If you are lucky, one of the two (or five) founders and principals has product management and marketing experience. If s/he does then the author gets one additional piece of marketing. Reactive marketing.

Reactive marketing is when the author asks for help in the form of at least a few ideas and wants help and feedback. Then the person with experience at the press will react, throwing out what seems like a shotgun blast of ideas and suggestions. The author is going to pick up those pellets and arrange them into a semblance of marketing plan (see the earlier, eye glazing, definition) and add to it and execute.

Look, no one knows your book better than you (the author) do. You should know the market, because if you wrote a book like this, you should have read more than one book like it. If you haven’t read a lot in your genre and similar to your book, guess what step one of your marketing plan should be?

I digress. A small press (bigger than a micro press) might write a press release for you and create a press kit. From a template. On their stationary.

Other than that, there is probably little they do for an individual book. The small press is busy marketing the press. Lifting all their authors a little bit.

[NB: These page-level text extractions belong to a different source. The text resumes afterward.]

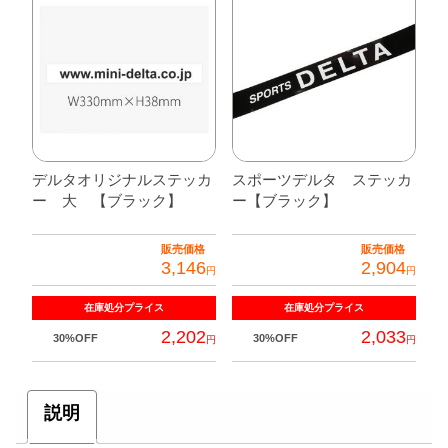
に
は
複
数
の
バ
リ
デルタオリジナルステッカ
スポーツデルタ ステッカ
エ
ー 大 【ブラック】
ー【ブラック】
ー
シ
販売価格
販売価格
ョ
3,146
2,904
円
円
ン
が
在庫処分
プライス
在庫処分
プライス
あ
2,202
2,033
30%OFF
30%OFF
円
円
り
ま
す。
説明
オ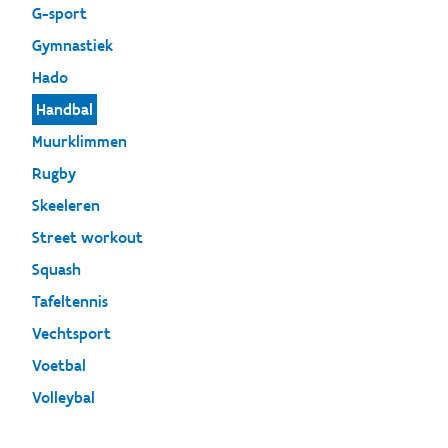
G-sport
Gymnastiek
Hado
Handbal
Muurklimmen
Rugby
Skeeleren
Street workout
Squash
Tafeltennis
Vechtsport
Voetbal
Volleybal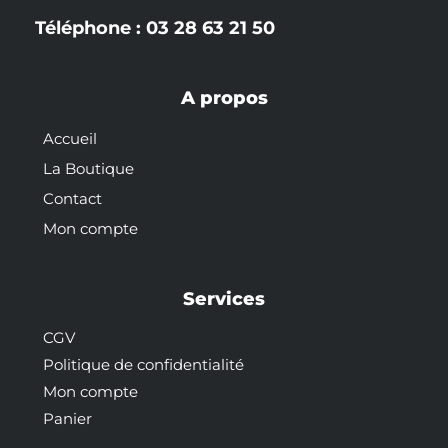
Téléphone : 03 28 63 21 50
A propos
Accueil
La Boutique
Contact
Mon compte
Services
CGV
Politique de confidentialité
Mon compte
Panier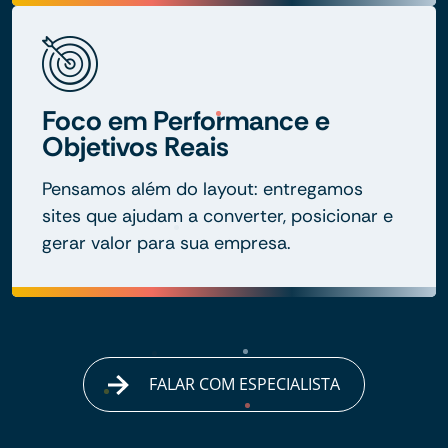
Foco em Performance e
Objetivos Reais
Pensamos além do layout: entregamos
sites que ajudam a converter, posicionar e
gerar valor para sua empresa.
FALAR COM ESPECIALISTA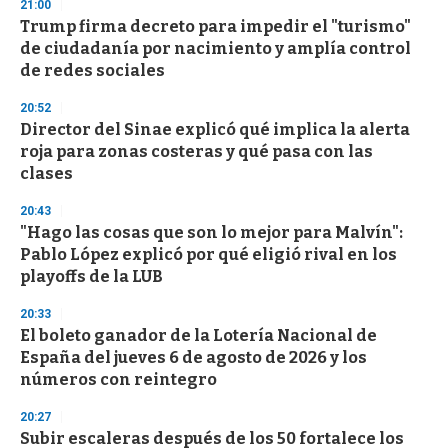
21:00
Trump firma decreto para impedir el "turismo"
de ciudadanía por nacimiento y amplía control
de redes sociales
20:52
Director del Sinae explicó qué implica la alerta
roja para zonas costeras y qué pasa con las
clases
20:43
"Hago las cosas que son lo mejor para Malvín":
Pablo López explicó por qué eligió rival en los
playoffs de la LUB
20:33
El boleto ganador de la Lotería Nacional de
España del jueves 6 de agosto de 2026 y los
números con reintegro
20:27
Subir escaleras después de los 50 fortalece los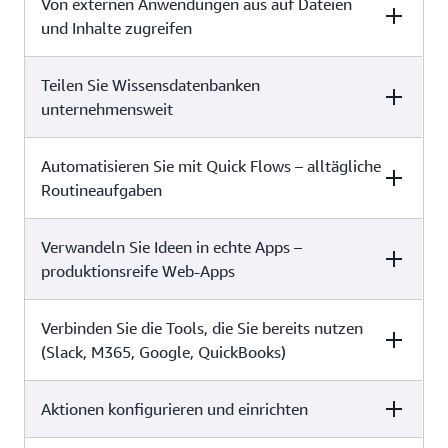
Von externen Anwendungen aus auf Dateien
Free (0 USD pro
Plus (20
Benutzer pro Monat)
USD/Benutzer/Monat pro
und Inhalte zugreifen
Jahr)
✓
✓
Teilen Sie Wissensdatenbanken
Free (0 USD pro
Plus (20
Benutzer pro Monat)
USD/Benutzer/Monat pro
unternehmensweit
✓
Jahr)
Automatisieren Sie mit Quick Flows – alltägliche
Free (0 USD pro
Plus (20
Benutzer pro Monat)
USD/Benutzer/Monat pro
Routineaufgaben
✓
✓
Jahr)
Verwandeln Sie Ideen in echte Apps –
Free (0 USD pro
Plus (20
Benutzer pro Monat)
USD/Benutzer/Monat pro
produktionsreife Web-Apps
✓
Jahr)
Verbinden Sie die Tools, die Sie bereits nutzen
Free (0 USD pro
Plus (20
Benutzer pro Monat)
USD/Benutzer/Monat pro
(Slack, M365, Google, QuickBooks)
✓
✓
Jahr)
Aktionen konfigurieren und einrichten
Free (0 USD pro
Plus (20
Benutzer pro Monat)
USD/Benutzer/Monat pro
✓
✓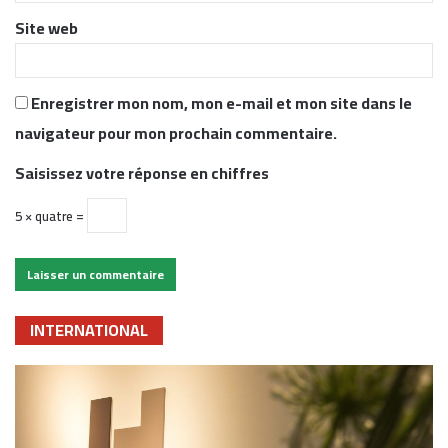
*
Site web
Enregistrer mon nom, mon e-mail et mon site dans le
navigateur pour mon prochain commentaire.
Saisissez votre réponse en chiffres
5 × quatre =
INTERNATIONAL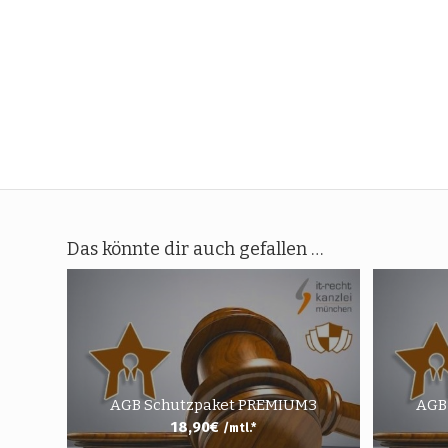
Das könnte dir auch gefallen …
AGB Schutzpaket PREMIUM3
AGB
18,90
€
/mtl.*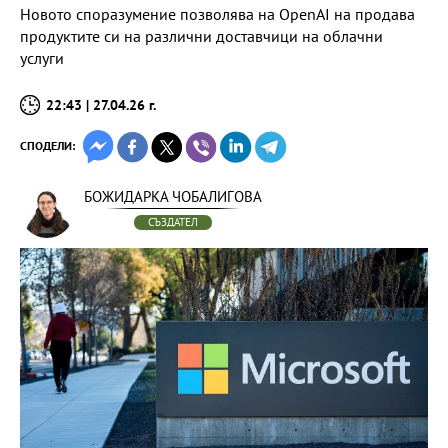
Новото споразумение позволява на OpenAI на продава
продуктите си на различни доставчици на облачни
услуги
22:43 | 27.04.26 г.
СПОДЕЛИ:
БОЖИДАРКА ЧОБАЛИГОВА
СЪЗДАТЕЛ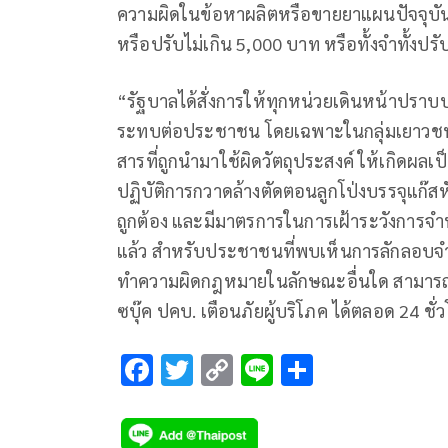
ความผิดในข้อหาผลิตหรือขายยาแผนปัจจุบันโด
หรือปรับไม่เกิน 5,000 บาท หรือทั้งจำทั้งปรั
“รัฐบาลได้สั่งการให้ทุกหน่วยเดินหน้าปราบ
ระทบต่อประชาชน โดยเฉพาะในกลุ่มเยาวชน ไม
สารที่ถูกนำมาใช้ผิดวัตถุประสงค์ ให้เกิดผลเ
ปฏิบัติการกวาดล้างตัดตอนลูกโป่งบรรจุแก๊ส
ถูกต้อง และมีมาตรการในการเฝ้าระวังการจำห
แล้ว สำหรับประชาชนที่พบเห็นการลักลอบจำ
ทำความผิดกฎหมายในลักษณะอื่นใด สามารถแ
ซบุ๊ค ปคบ. เตือนภัยผู้บริโภค ได้ตลอด 24 ชั
F
T
C
Li
S
ac
wi
o
n
h
e
tt
p
e
ar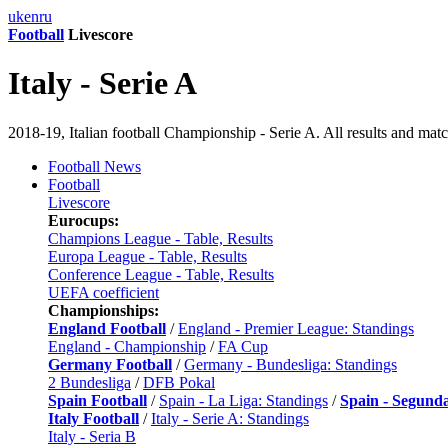
uk
en
ru
Football
Livescore
Italy - Serie A
2018-19, Italian football Championship - Serie A. All results and mat
Football News
Football
Livescore
Eurocups:
Champions League - Table, Results
Europa League - Table, Results
Conference League - Table, Results
UEFA coefficient
Championships:
England Football
/
England - Premier League: Standings
England - Championship
/
FA Cup
Germany Football
/
Germany - Bundesliga: Standings
2 Bundesliga
/
DFB Pokal
Spain Football
/
Spain - La Liga: Standings
/
Spain - Segund
Italy Football
/
Italy - Serie A: Standings
Italy - Seria B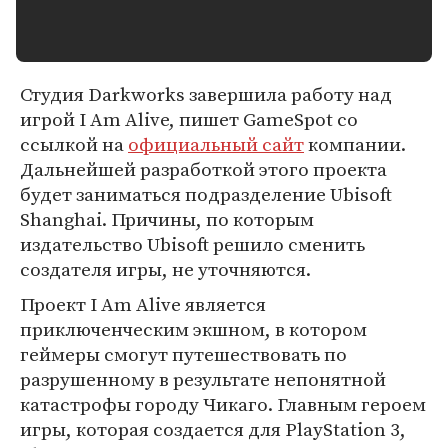
Студия Darkworks завершила работу над
игрой I Am Alive, пишет GameSpot со
ссылкой на
официальный сайт
компании.
Дальнейшей разработкой этого проекта
будет заниматься подразделение Ubisoft
Shanghai. Причины, по которым
издательство Ubisoft решило сменить
создателя игры, не уточняются.
Проект I Am Alive является
приключенческим экшном, в котором
геймеры смогут путешествовать по
разрушенному в результате непонятной
катастрофы городу Чикаго. Главным героем
игры, которая создается для PlayStation 3,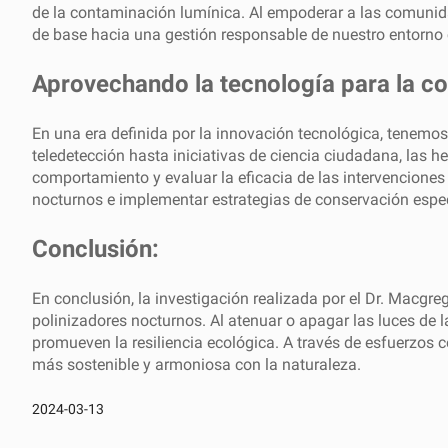
de la contaminación lumínica. Al empoderar a las comunid
de base hacia una gestión responsable de nuestro entorno
Aprovechando la tecnología para la c
En una era definida por la innovación tecnológica, tenemo
teledetección hasta iniciativas de ciencia ciudadana, las
comportamiento y evaluar la eficacia de las intervencion
nocturnos e implementar estrategias de conservación espec
Conclusión:
En conclusión, la investigación realizada por el Dr. Macgr
polinizadores nocturnos. Al atenuar o apagar las luces de 
promueven la resiliencia ecológica. A través de esfuerzos
más sostenible y armoniosa con la naturaleza.
2024-03-13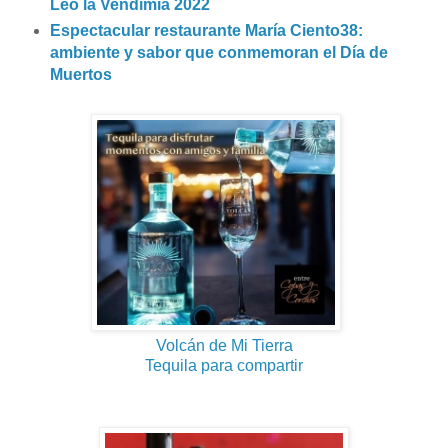
Leo la Vendimia 2022
Espectacular restaurante María Ciento38:
ambiente y sabor que conmemoran el Día de
Muertos
Volcán de Mi Tierra
Tequila para compartir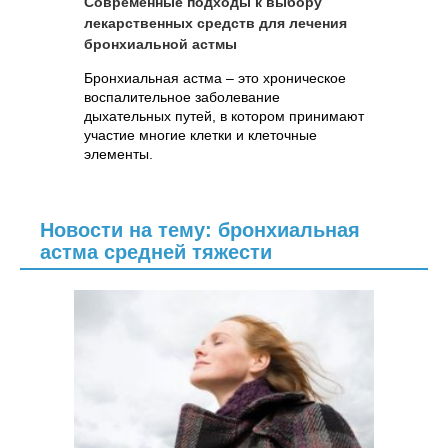
Современные подходы к выбору
лекарственных средств для лечения
бронхиальной астмы
Бронхиальная астма – это хроническое
воспалительное заболевание
дыхательных путей, в котором принимают
участие многие клетки и клеточные
элементы.
Новости на тему: бронхиальная
астма средней тяжести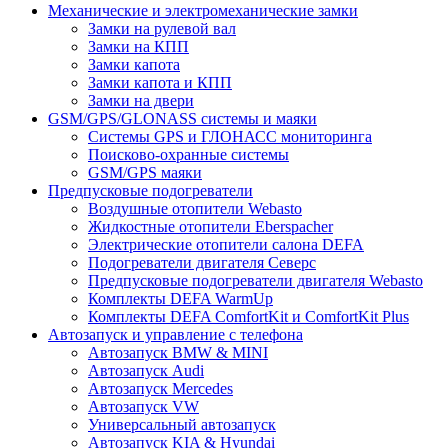
Механические и электромеханические замки
Замки на рулевой вал
Замки на КПП
Замки капота
Замки капота и КПП
Замки на двери
GSM/GPS/GLONASS системы и маяки
Системы GPS и ГЛОНАСС мониторинга
Поисково-охранные системы
GSM/GPS маяки
Предпусковые подогреватели
Воздушные отопители Webasto
Жидкостные отопители Eberspacher
Электрические отопители салона DEFA
Подогреватели двигателя Северс
Предпусковые подогреватели двигателя Webasto
Комплекты DEFA WarmUp
Комплекты DEFA ComfortKit и ComfortKit Plus
Автозапуск и управление с телефона
Автозапуск BMW & MINI
Автозапуск Audi
Автозапуск Mercedes
Автозапуск VW
Универсальный автозапуск
Автозапуск KIA & Hyundai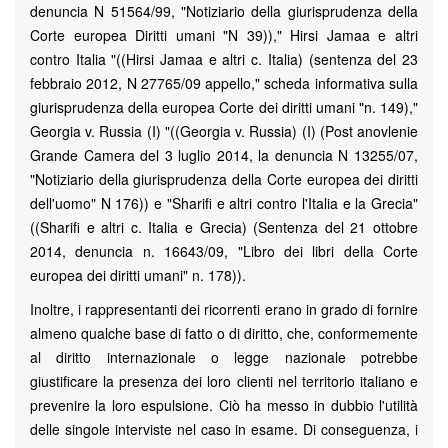
denuncia N 51564/99, "Notiziario della giurisprudenza della
Corte europea Diritti umani "N 39))," Hirsi Jamaa e altri
contro Italia "((Hirsi Jamaa e altri c. Italia) (sentenza del 23
febbraio 2012, N 27765/09 appello," scheda informativa sulla
giurisprudenza della europea Corte dei diritti umani "n. 149),"
Georgia v. Russia (I) "((Georgia v. Russia) (I) (Post anovlenie
Grande Camera del 3 luglio 2014, la denuncia N 13255/07,
"Notiziario della giurisprudenza della Corte europea dei diritti
dell'uomo" N 176)) e "Sharifi e altri contro l'Italia e la Grecia"
((Sharifi e altri c. Italia e Grecia) (Sentenza del 21 ottobre
2014, denuncia n. 16643/09, "Libro dei libri della Corte
europea dei diritti umani" n. 178)).
Inoltre, i rappresentanti dei ricorrenti erano in grado di fornire
almeno qualche base di fatto o di diritto, che, conformemente
al diritto internazionale o legge nazionale potrebbe
giustificare la presenza dei loro clienti nel territorio italiano e
prevenire la loro espulsione. Ciò ha messo in dubbio l'utilità
delle singole interviste nel caso in esame. Di conseguenza, i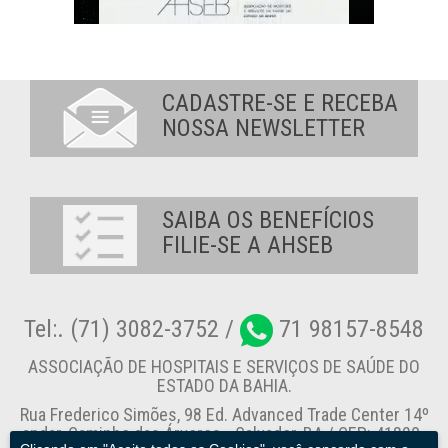
CADASTRE-SE E RECEBA
NOSSA NEWSLETTER
SAIBA OS BENEFÍCIOS
FILIE-SE A AHSEB
Tel:. (71) 3082-3752 /
71 98157-8548
ASSOCIAÇÃO DE HOSPITAIS E SERVIÇOS DE SAÚDE DO
ESTADO DA BAHIA.
Rua Frederico Simões, 98 Ed. Advanced Trade Center 14º
andar, Caminho das Árvores - Salvador-BA / CEP: 41820-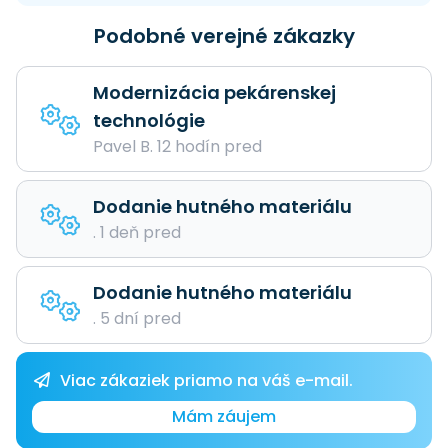
Podobné verejné zákazky
Modernizácia pekárenskej
technológie
Pavel B. 12 hodín pred
Dodanie hutného materiálu
. 1 deň pred
Dodanie hutného materiálu
. 5 dní pred
Viac zákaziek priamo na váš e-mail.
Mám záujem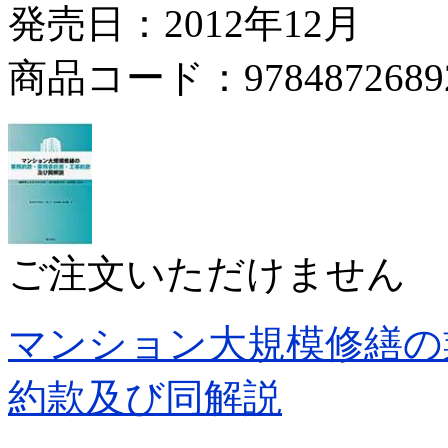
発売日：2012年12月
商品コード：9784872689
ご注文いただけません
マンション大規模修繕の
約款及び同解説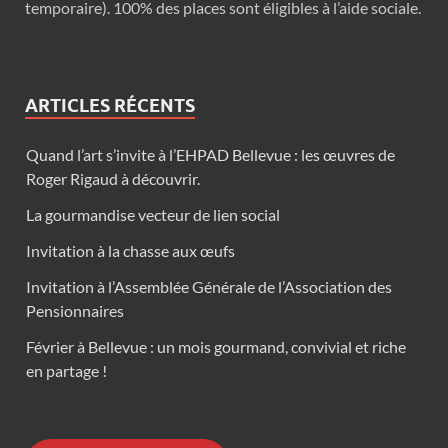
temporaire). 100% des places sont éligibles à l’aide sociale.
ARTICLES RÉCENTS
Quand l’art s’invite à l’EHPAD Bellevue : les œuvres de
Roger Rigaud à découvrir.
La gourmandise vecteur de lien social
Invitation à la chasse aux œufs
Invitation à l’Assemblée Générale de l’Association des
Pensionnaires
Février à Bellevue : un mois gourmand, convivial et riche
en partage !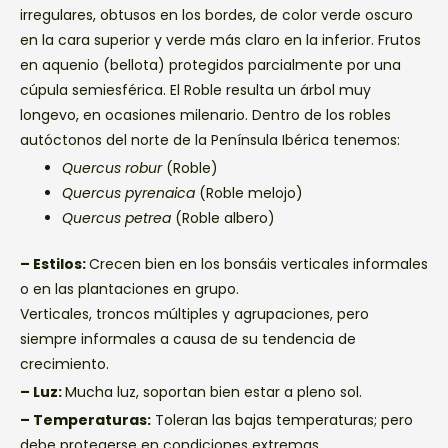
irregulares, obtusos en los bordes, de color verde oscuro
en la cara superior y verde más claro en la inferior. Frutos
en aquenio (bellota) protegidos parcialmente por una
cúpula semiesférica. El Roble resulta un árbol muy
longevo, en ocasiones milenario. Dentro de los robles
autóctonos del norte de la Península Ibérica tenemos:
Quercus robur
(Roble)
Quercus pyrenaica
(Roble melojo)
Quercus petrea
(Roble albero)
– Estilos:
Crecen bien en los bonsáis verticales informales
o en las plantaciones en grupo.
Verticales, troncos múltiples y agrupaciones, pero
siempre informales a causa de su tendencia de
crecimiento.
– Luz:
Mucha luz, soportan bien estar a pleno sol.
– Temperaturas:
Toleran las bajas temperaturas; pero
debe protegerse en condiciones extremas.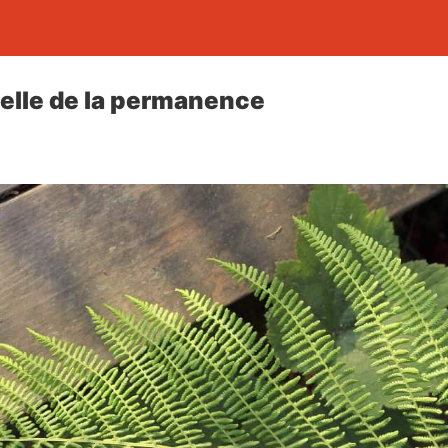
elle de la permanence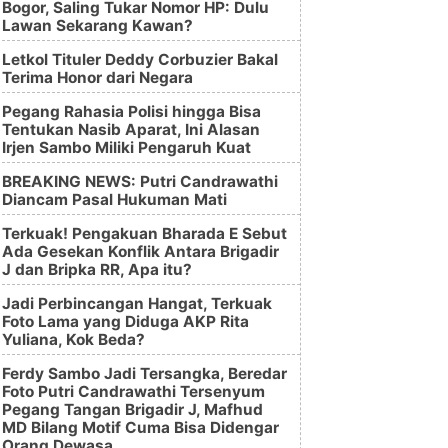
Bogor, Saling Tukar Nomor HP: Dulu
Lawan Sekarang Kawan?
Letkol Tituler Deddy Corbuzier Bakal
Terima Honor dari Negara
Pegang Rahasia Polisi hingga Bisa
Tentukan Nasib Aparat, Ini Alasan
Irjen Sambo Miliki Pengaruh Kuat
BREAKING NEWS: Putri Candrawathi
Diancam Pasal Hukuman Mati
Terkuak! Pengakuan Bharada E Sebut
Ada Gesekan Konflik Antara Brigadir
J dan Bripka RR, Apa itu?
Jadi Perbincangan Hangat, Terkuak
Foto Lama yang Diduga AKP Rita
Yuliana, Kok Beda?
Ferdy Sambo Jadi Tersangka, Beredar
Foto Putri Candrawathi Tersenyum
Pegang Tangan Brigadir J, Mafhud
MD Bilang Motif Cuma Bisa Didengar
Orang Dewasa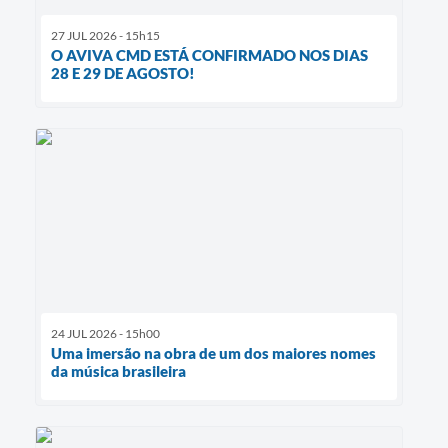
27 JUL 2026 - 15h15
O AVIVA CMD ESTÁ CONFIRMADO NOS DIAS
28 E 29 DE AGOSTO!
24 JUL 2026 - 15h00
Uma imersão na obra de um dos maiores nomes
da música brasileira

The micro press is busy trying to become a small press. It is finding authors that fit its portfolio. Authors that will either sell on their own, are good writers and marketers, or the editors like the book and want it in the portfolio and even if the book does not sell well, everyone who reads it says, that is a good book, it doesn’t make your company look bad.

That guy in the back is groaning. “For this, I get 35% (give or take, depending on the press) of revenue of the book? What the hell? I should just self publish.”

I feel your pain, I really do.  65% of almost nothing has to pay for editing, artwork, computers, software, relationships with printers, publishing associations. If only I had a lot of time and money for marketing, then that would be 65% of something, but would it cover my time and expenses? My press’s ROI (return on investment) is already zero, can I afford too much negative? It is a tough call. Most startups in publishing go the “build it slowly” and just like a big press “hope for one big one that can snowball the whole thing.”

The big publishing houses end up making 3% profit. I think you can guess how much micro and small publishers make.

I feel your pain. I’ll find some more good books that make you look good. You go out and market your book. But, I will give you that shotgun blast of advice if you ask, as long as you have a few ideas of your own.